### Records for this exercise

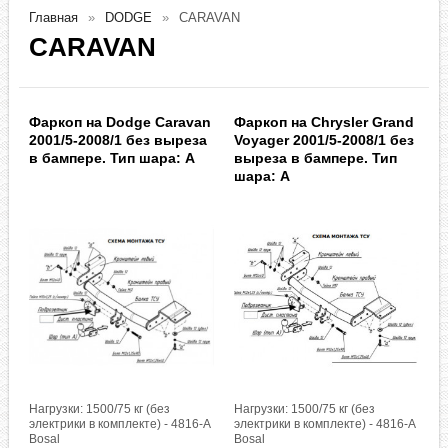
Главная
DODGE
CARAVAN
CARAVAN
Фаркоп на Dodge Caravan
Фаркоп на Chrysler Grand
2001/5-2008/1 без выреза
Voyager 2001/5-2008/1 без
в бампере. Тип шара: A
выреза в бампере. Тип
шара: A
Нагрузки: 1500/75 кг (без
Нагрузки: 1500/75 кг (без
электрики в комплекте) - 4816-A
электрики в комплекте) - 4816-A
Bosal
Bosal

######

Try it ▸ Excluding all pictures, reproduce the records exactly as they appear above.

Answer space ▸
Главная
DODGE
CARAVAN
CARAVAN
Фаркоп на Dodge Caravan
Фаркоп на Chrysler Grand
2001/5-2008/1 без выреза
Voyager 2001/5-2008/1 без
в бампере. Тип шара: A
выреза в бампере. Тип
шара: A
Нагрузки: 1500/75 кг (без
Нагрузки: 1500/75 кг (без
электрики в комплекте) - 4816-A
электрики в комплекте) - 4816-A
Bosal
Bosal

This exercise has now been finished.